YOUR TASKS:
a. What price does the Arduino board discussion give for both the Mega and the Due on the Arduino shop page?
b. Write the next part of the Arduino Mega and Due price discussion, starting after its final sentence.

Arduino MEGA = Arduino DUE?! By price it seems they are.

Arduino MEGA and Arduino DUE cannot be comparable at all...

However, the price on arduino shop page is the same: 35 Euro.

Can somebody explain this?

The ATmega2560 on the Arduino Mega is a pretty old technology chip, and has a retail price (digikey) of about $12.
The SAM3X8E ARM chip in the Arduino Due is more recent, and despite being much faster and having more memory. retails for about $10.

The rest of the boards are "approximately similar", so why shouldn't they sell for about the same price?

The chip pricing "paradox" is actually pretty common. Newer chips are designed for newer fabs and design rules, and are frequently cheaper to make than old chips. As another example, the ATmega4809 chip used on Arduino Nano Every (48k flash, 6k RAM, multiple UARTs) is currently cheaper than the ATmega8 (8k/1k) chip used on the original Arduinos.

(Of course, it's also possible that both of these boards are headed for obsolescence, and Arduino has priced them to get rid of old stock...)

I wouldn't like to see the Mega phased out. It has become my favourite.

[Dataset entries]
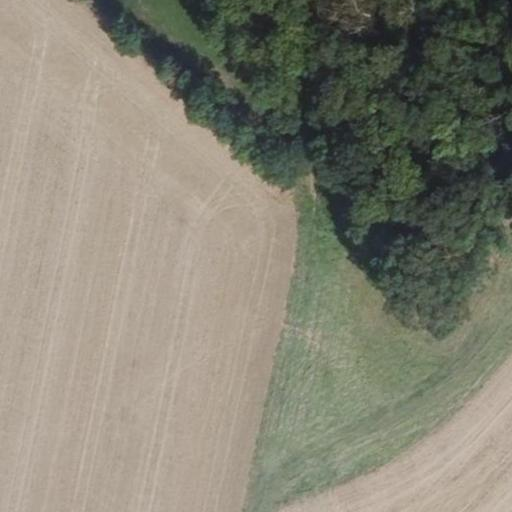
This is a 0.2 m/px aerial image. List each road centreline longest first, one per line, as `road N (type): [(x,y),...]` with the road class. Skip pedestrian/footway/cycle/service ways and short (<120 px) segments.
road 1 (track): [(347,126),(302,235),(247,511)]
road 2 (track): [(347,126),(314,0)]
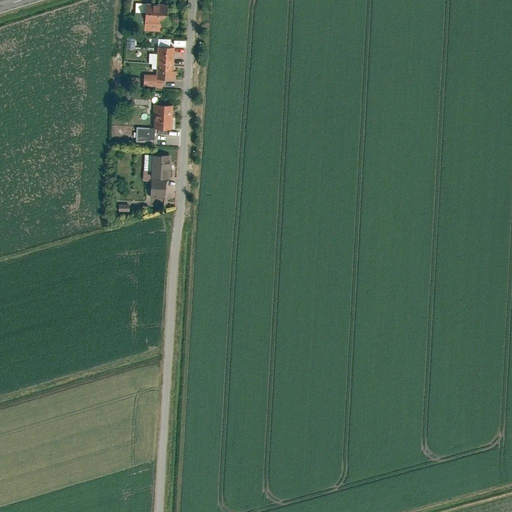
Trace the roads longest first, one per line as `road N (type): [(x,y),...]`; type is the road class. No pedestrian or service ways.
road 1 (track): [(163,511),(182,207)]
road 2 (unclassified): [(194,0),(182,207)]
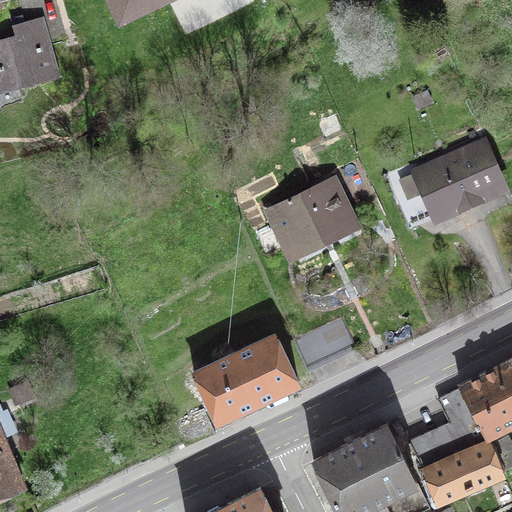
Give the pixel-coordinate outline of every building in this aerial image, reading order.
[(111,0),(120,20),(160,0),(111,0)] [(0,92),(57,76),(41,19),(24,23),(22,15),(10,18),(15,37),(0,41),(0,92)] [(240,34),(233,75),(265,80),(271,39),(240,34)] [(399,202),(409,225),(501,187),(481,142),(417,171),(426,191),(399,202)] [(289,203),(274,210),(293,249),(349,222),(339,203),(344,201),(341,194),(336,197),(329,183),(292,201),(290,198),(288,199),(289,203)] [(341,316),(294,339),(307,368),(354,346),(341,316)] [(275,333),(193,372),(217,421),(298,382),(275,333)] [(511,422),(511,358),(460,385),(461,388),(486,436),(488,435),(511,422)] [(437,500),(504,472),(502,469),(486,436),(461,388),(445,397),(453,411),(446,415),(456,434),(450,437),(445,428),(410,443),(425,472),(437,500)] [(203,408),(174,421),(185,447),(216,434),(203,408)] [(0,496),(24,486),(2,436),(15,430),(6,411),(0,413),(0,496)] [(313,460),(339,511),(358,511),(368,507),(369,511),(418,511),(429,507),(387,423),(313,460)] [(492,443),(488,435),(486,436),(502,469),(511,463),(511,442),(508,434),(492,443)] [(272,511),(260,487),(209,511),(272,511)]
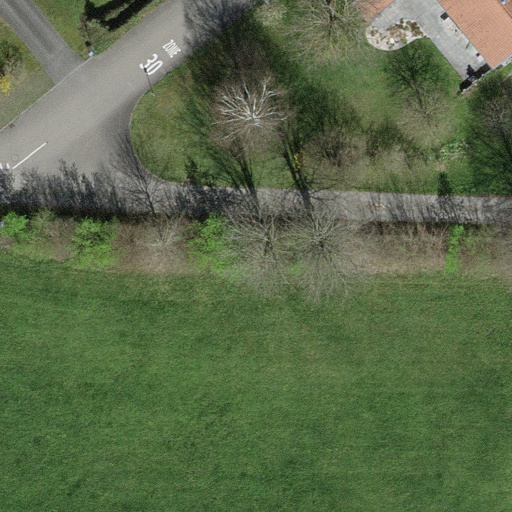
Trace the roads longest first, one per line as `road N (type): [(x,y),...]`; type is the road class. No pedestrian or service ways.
road 1 (residential): [(511,216),(48,201)]
road 2 (residential): [(261,0),(48,201)]
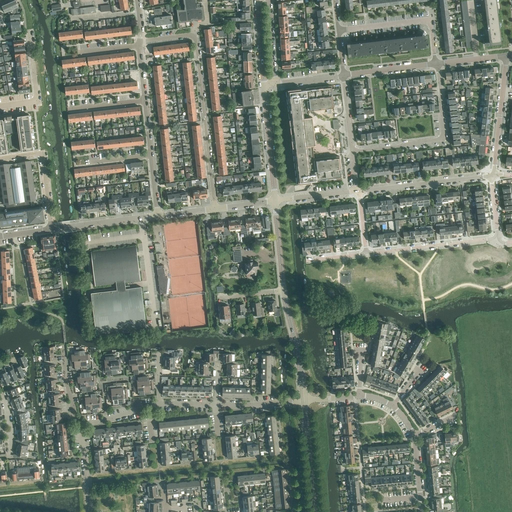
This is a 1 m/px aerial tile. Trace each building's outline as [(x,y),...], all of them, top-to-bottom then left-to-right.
[(10,15),(18,14),(17,7),(19,7),(15,0),(14,0),(2,6),(5,12),(8,11),(10,15)] [(196,0),(183,0),(184,5),(184,10),(176,10),(178,23),(204,20),(202,7),(199,8),(199,4),(197,4),(196,0)] [(485,0),(487,12),(488,22),(488,23),(490,37),(486,38),(484,38),(484,40),(485,45),(488,45),(488,44),(489,44),(490,45),(502,44),(498,10),(496,0),(485,0)] [(154,9),(155,18),(154,18),(155,26),(172,24),(171,15),(162,17),(161,8),(155,9),(154,9)] [(236,21),(244,21),(244,19),(250,18),(250,12),(241,13),(241,18),(227,18),(227,22),(236,21)] [(250,23),(234,24),(234,33),(240,32),(240,30),(250,30),(250,23)] [(204,30),(205,36),(211,35),(214,35),(218,34),(220,34),(220,31),(215,32),(214,26),(207,28),(207,29),(204,30)] [(429,47),(428,39),(427,35),(427,33),(424,31),(422,34),(419,35),(420,37),(350,45),(350,44),(347,44),(348,56),(429,47)] [(243,56),(240,56),(239,56),(239,60),(251,60),(251,52),(243,52),(243,56)] [(291,71),(291,68),(291,64),(294,64),(294,61),(282,62),(282,65),(281,65),(281,68),(282,68),(284,68),(284,71),(291,71)] [(240,76),(244,76),(244,82),(253,81),(252,75),(244,75),(243,73),(239,73),(240,76)] [(245,90),(245,89),(245,88),(253,87),(253,81),(244,82),(245,87),(240,87),(240,91),(245,90)] [(331,85),(286,91),(293,148),(294,148),(298,184),(307,183),(341,178),(341,173),(341,169),(339,157),(314,160),(312,146),(315,146),(312,117),(309,117),(309,111),(334,108),(331,85)] [(243,106),(253,105),(252,99),(248,99),(248,97),(252,96),(251,90),(241,91),(243,106)] [(11,115),(0,116),(0,154),(33,150),(29,115),(17,116),(17,117),(12,118),(11,115)] [(470,134),(471,139),(472,145),(479,145),(479,152),(485,153),(487,136),(487,135),(481,135),(470,134)] [(451,148),(449,148),(449,155),(452,155),(452,158),(452,159),(453,166),(459,166),(458,158),(454,158),(454,154),(452,154),(451,148)] [(13,164),(4,164),(4,165),(0,166),(1,169),(0,169),(0,171),(5,207),(31,204),(34,203),(36,203),(31,166),(30,166),(30,162),(25,162),(25,161),(17,164),(17,166),(13,166),(13,164)] [(259,170),(259,168),(261,168),(261,162),(254,163),(255,168),(251,169),(252,171),(259,170)] [(384,163),(382,163),(381,163),(381,164),(382,164),(383,174),(389,174),(388,166),(384,166),(384,163)] [(257,179),(254,180),(254,182),(255,191),(258,190),(258,191),(259,192),(261,192),(262,191),(261,182),(258,183),(257,179)] [(504,193),(511,192),(511,184),(511,185),(511,184),(506,185),(506,187),(503,187),(504,193)] [(151,198),(150,187),(146,188),(146,192),(144,192),(144,195),(142,195),(143,206),(149,205),(148,198),(151,198)] [(199,187),(200,188),(199,188),(201,198),(208,197),(207,189),(203,189),(202,188),(200,187),(199,187)] [(171,192),(167,192),(168,202),(175,202),(174,194),(171,194),(171,192)] [(125,197),(127,208),(132,207),(131,201),(134,200),(133,193),(128,194),(128,197),(125,197)] [(133,193),(134,200),(137,200),(138,207),(143,206),(142,195),(139,195),(139,193),(133,193)] [(117,196),(117,202),(120,202),(121,209),(127,208),(125,197),(122,198),(122,195),(117,196)] [(117,202),(117,196),(111,196),(112,199),(108,199),(110,210),(115,209),(114,203),(117,202)] [(18,224),(23,224),(22,222),(25,222),(26,223),(29,223),(34,222),(34,221),(40,220),(40,221),(44,221),(43,208),(35,209),(34,203),(31,204),(32,209),(0,213),(0,226),(4,226),(4,225),(11,224),(11,225),(15,225),(15,223),(18,223),(18,224)] [(251,217),(252,228),(253,232),(261,231),(260,223),(259,217),(256,217),(256,216),(251,217)] [(249,228),(252,228),(251,217),(245,218),(246,225),(243,225),(244,234),(245,237),(248,236),(247,231),(249,231),(249,230),(249,228)] [(268,217),(261,217),(263,228),(270,227),(268,217)] [(241,234),(244,234),(243,225),(240,226),(239,218),(234,219),(235,230),(240,229),(241,234)] [(226,228),(227,236),(230,235),(230,230),(235,230),(234,219),(228,220),(229,227),(226,228)] [(218,232),(217,221),(211,222),(212,229),(209,230),(210,237),(213,237),(214,238),(216,237),(216,235),(215,234),(215,232),(218,232)] [(217,221),(218,232),(223,231),(224,236),(227,236),(226,228),(223,228),(222,221),(217,221)] [(359,244),(359,240),(361,240),(360,237),(359,237),(355,237),(354,233),(351,234),(352,237),(353,245),(359,244)] [(55,235),(41,237),(42,250),(57,249),(55,235)] [(311,250),(311,242),(310,240),(306,240),(304,241),(302,241),(301,241),(302,250),(305,249),(305,251),(311,250)] [(147,329),(141,287),(128,289),(128,287),(128,286),(125,286),(125,285),(125,282),(140,280),(136,247),(106,250),(106,248),(101,249),(101,251),(91,252),(95,286),(116,283),(117,288),(93,291),(93,292),(93,293),(91,293),(96,336),(147,329)] [(242,261),(241,258),(240,247),(233,248),(234,262),(242,261)] [(248,263),(245,264),(246,274),(252,274),(253,274),(253,276),(257,276),(257,274),(257,269),(258,269),(257,262),(253,263),(253,262),(252,262),(252,260),(248,260),(248,263)] [(164,265),(158,266),(156,266),(158,275),(158,280),(160,293),(166,294),(168,278),(165,278),(164,265)] [(275,316),(281,316),(281,308),(277,309),(276,301),(268,301),(269,311),(274,311),(275,316)] [(260,302),(252,303),(253,315),(261,315),(261,317),(265,316),(265,308),(261,308),(260,302)] [(222,304),(218,304),(218,307),(219,307),(220,318),(226,317),(226,318),(230,318),(229,305),(222,306),(222,304)] [(244,304),(236,305),(237,315),(245,314),(245,317),(249,317),(248,309),(245,309),(244,304)] [(389,341),(389,339),(385,338),(386,335),(376,333),(375,338),(385,340),(385,341),(389,341)] [(414,339),(422,344),(425,339),(417,335),(414,339)] [(411,344),(419,349),(422,344),(414,339),(411,344)] [(408,349),(417,354),(419,349),(411,344),(408,349)] [(43,347),(44,355),(54,354),(53,351),(56,351),(55,346),(43,347)] [(70,361),(80,360),(79,347),(76,348),(76,351),(73,351),(73,355),(70,356),(70,361)] [(79,347),(80,360),(90,359),(90,354),(86,354),(85,350),(82,350),(82,348),(79,347)] [(406,353),(414,358),(417,354),(408,349),(406,353)] [(214,356),(218,356),(218,351),(214,351),(214,353),(204,353),(204,361),(209,361),(214,361),(214,356)] [(222,362),(226,362),(226,361),(232,362),(232,361),(232,354),(222,353),(222,351),(218,351),(218,356),(222,356),(222,362)] [(164,357),(164,363),(175,363),(175,360),(177,360),(177,358),(178,358),(178,352),(172,352),(172,357),(164,357)] [(414,358),(406,353),(404,352),(401,357),(403,358),(411,363),(414,358)] [(110,354),(111,365),(121,364),(120,359),(116,359),(116,355),(115,355),(115,353),(110,354)] [(136,353),(137,355),(138,364),(148,363),(147,358),(143,358),(143,354),(140,354),(140,353),(136,353)] [(54,354),(44,355),(44,362),(44,363),(56,361),(56,362),(57,362),(56,357),(54,358),(54,354)] [(100,361),(101,366),(111,365),(110,354),(105,354),(105,357),(104,357),(104,361),(100,361)] [(128,365),(138,364),(137,355),(131,355),(131,359),(127,360),(128,365)] [(24,356),(18,358),(22,368),(28,366),(27,363),(27,362),(27,361),(27,360),(27,359),(26,359),(26,358),(25,357),(24,358),(24,356)] [(400,363),(408,367),(411,363),(403,358),(400,363)] [(81,369),(81,371),(85,370),(86,370),(86,369),(87,368),(87,367),(90,367),(90,364),(91,364),(90,359),(80,360),(81,369)] [(75,370),(81,369),(80,360),(70,361),(71,366),(75,366),(75,370)] [(43,363),(44,370),(54,369),(54,366),(56,366),(56,362),(56,361),(44,363),(44,362),(43,363)] [(138,364),(139,373),(145,372),(144,368),(148,368),(148,363),(138,364)] [(175,368),(175,363),(164,363),(164,369),(172,369),(171,372),(177,372),(177,368),(175,368)] [(398,367),(406,372),(408,367),(400,363),(398,367)] [(111,365),(112,374),(118,374),(118,370),(121,369),(121,367),(121,364),(111,365)] [(138,364),(128,365),(128,370),(132,370),(133,374),(139,373),(138,364)] [(110,374),(112,374),(111,365),(101,366),(102,371),(105,371),(106,375),(107,375),(110,375),(110,374)] [(17,374),(15,374),(17,379),(19,378),(25,376),(25,375),(23,371),(20,366),(15,368),(17,374)] [(440,366),(437,370),(443,376),(448,370),(446,368),(444,370),(440,366)] [(403,377),(406,372),(398,367),(395,372),(403,377)] [(17,379),(15,374),(13,369),(8,371),(10,377),(8,378),(10,382),(12,381),(17,379)] [(54,369),(44,370),(45,377),(45,378),(57,377),(57,372),(54,373),(54,369)] [(433,374),(439,380),(443,376),(437,370),(433,374)] [(10,382),(8,378),(6,372),(0,375),(3,380),(1,381),(2,385),(4,384),(10,382)] [(75,377),(76,382),(86,381),(85,372),(80,373),(79,373),(79,377),(75,377)] [(91,372),(85,372),(86,381),(96,380),(95,375),(91,376),(91,372)] [(429,377),(435,384),(439,380),(433,374),(429,377)] [(370,385),(373,377),(367,375),(364,383),(370,385)] [(134,387),(143,385),(143,376),(136,377),(137,381),(133,381),(134,387)] [(149,376),(143,376),(143,385),(153,384),(153,381),(155,381),(155,379),(153,379),(149,380),(149,376)] [(57,377),(45,378),(46,384),(46,385),(56,384),(55,381),(58,381),(57,377)] [(375,387),(378,379),(373,377),(370,385),(375,387)] [(425,381),(431,387),(435,384),(429,377),(425,381)] [(380,389),(383,381),(378,379),(375,387),(380,389)] [(86,381),(87,390),(93,390),(92,386),(96,385),(96,380),(86,381)] [(86,381),(76,382),(76,386),(76,388),(80,387),(81,391),(87,390),(86,381)] [(385,391),(388,382),(383,381),(380,389),(385,391)] [(431,387),(425,381),(421,385),(427,391),(431,387)] [(390,392),(393,384),(388,382),(385,391),(390,392)] [(107,390),(108,395),(117,394),(116,383),(113,384),(113,385),(111,386),(111,390),(107,390)] [(120,385),(120,383),(116,383),(117,394),(127,393),(127,388),(123,388),(123,384),(120,385)] [(56,384),(46,385),(46,393),(48,393),(59,392),(59,391),(58,387),(56,387),(56,384)] [(143,385),(144,395),(150,394),(150,390),(154,390),(153,384),(143,385)] [(398,386),(393,384),(390,392),(395,394),(398,386)] [(143,385),(134,387),(134,392),(138,391),(138,395),(144,395),(143,385)] [(421,385),(417,389),(423,395),(427,391),(421,385)] [(17,388),(16,388),(7,391),(8,395),(9,394),(10,396),(11,396),(12,398),(20,395),(17,388)] [(48,400),(58,399),(58,396),(60,395),(60,391),(59,391),(59,392),(48,393),(48,400)] [(91,394),(92,403),(102,402),(101,397),(97,397),(97,393),(91,394)] [(128,398),(127,393),(117,394),(118,403),(125,403),(124,399),(128,398)] [(92,403),(91,394),(87,394),(85,394),(85,398),(81,399),(82,404),(92,403)] [(117,394),(108,395),(108,400),(112,400),(112,404),(118,403),(117,394)] [(404,399),(403,400),(406,404),(413,399),(410,394),(408,396),(404,399)] [(22,401),(20,395),(12,398),(12,399),(11,400),(12,402),(11,402),(12,405),(22,401)] [(442,400),(443,403),(444,403),(448,411),(453,408),(449,400),(448,400),(447,398),(442,400)] [(58,399),(48,400),(49,407),(61,406),(61,402),(59,402),(58,399)] [(413,399),(406,404),(410,408),(417,403),(413,399)] [(16,409),(17,412),(25,409),(25,408),(22,401),(12,405),(13,409),(15,408),(15,410),(16,409)] [(99,411),(98,407),(102,407),(102,402),(92,403),(93,412),(92,412),(93,414),(97,414),(97,412),(99,411)] [(86,413),(92,412),(93,412),(92,403),(82,404),(82,409),(86,409),(86,413)] [(417,403),(410,408),(413,413),(420,408),(417,403)] [(438,416),(443,413),(439,405),(437,403),(435,404),(437,406),(434,407),(434,408),(437,414),(438,416)] [(443,403),(439,405),(443,413),(448,411),(444,403),(443,403)] [(61,406),(49,407),(50,415),(60,414),(59,411),(62,410),(61,406)] [(420,408),(413,413),(416,417),(423,412),(420,408)] [(15,416),(16,420),(27,418),(26,412),(25,409),(17,412),(18,414),(16,414),(17,416),(15,416)] [(423,412),(416,417),(419,422),(426,416),(423,412)] [(60,414),(50,415),(51,423),(63,421),(63,417),(60,417),(60,414)] [(426,416),(419,422),(422,426),(429,421),(426,416)] [(28,423),(27,418),(16,420),(17,423),(18,423),(18,424),(20,424),(20,427),(28,426),(28,423)] [(29,434),(28,428),(28,426),(20,427),(20,429),(19,429),(19,431),(17,431),(17,435),(29,434)] [(450,433),(451,442),(456,442),(459,441),(458,439),(459,439),(458,436),(456,436),(455,433),(450,433)] [(20,442),(29,443),(29,440),(29,434),(17,435),(17,438),(19,438),(19,440),(20,440),(20,442)] [(425,438),(425,443),(434,443),(434,439),(436,439),(436,434),(433,435),(434,437),(425,438)] [(17,446),(16,449),(27,451),(29,443),(20,442),(20,445),(19,445),(18,446),(17,446)] [(26,459),(27,451),(16,449),(16,453),(17,453),(17,455),(18,455),(18,457),(26,459)] [(74,472),(81,471),(80,466),(79,467),(78,462),(75,462),(73,462),(73,471),(74,471),(74,472)] [(150,483),(142,484),(142,487),(144,487),(145,492),(148,492),(158,490),(157,488),(158,488),(158,485),(150,486),(150,483)] [(143,497),(144,500),(152,500),(151,497),(159,496),(158,493),(158,490),(148,492),(148,495),(145,495),(145,497),(143,497)] [(441,495),(433,496),(434,499),(431,499),(431,504),(441,504),(441,498),(442,498),(441,495)] [(152,503),(152,500),(144,500),(144,503),(148,503),(148,508),(159,509),(159,506),(159,503),(152,503)]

ANSWERS PROVIDED:
a. 35 Euro.

b.
...R

The Due was unavailable for quite a while some years back and there was speculation that it had been retired, but now it's been back in stock steadily for quite some time. It's not the most popular board, but it does diehard fans. I'd be surprised if Arduino willingly retired the Mega, since there isn't anything like an equivalent in the new boards. The closest is the Due, but I'd guess the Due would be retired instead of the Mega if one had to go.

Mega board is still greatly overpriced on arduino shop.

Is there any benefit comparing to $11 Chinese clone? Serial to USB chip is only difference I can see.

There are several benefits to buying the official Mega, but the biggest one IMO is that some of the profit from the official Mega supports the work and services from Arduino that benefit the entire Arduino community. Arduino pays a large team of highly skilled developers to write and support free, open source software, including the Arduino IDE, hardware cores, and libraries. With very few exceptions, the manufacturers of products sold to the Arduino community, who benefit greatly from that software and support, never make even the smallest contribution to these projects. It's very much in all our best interests that the Arduino company does well in business.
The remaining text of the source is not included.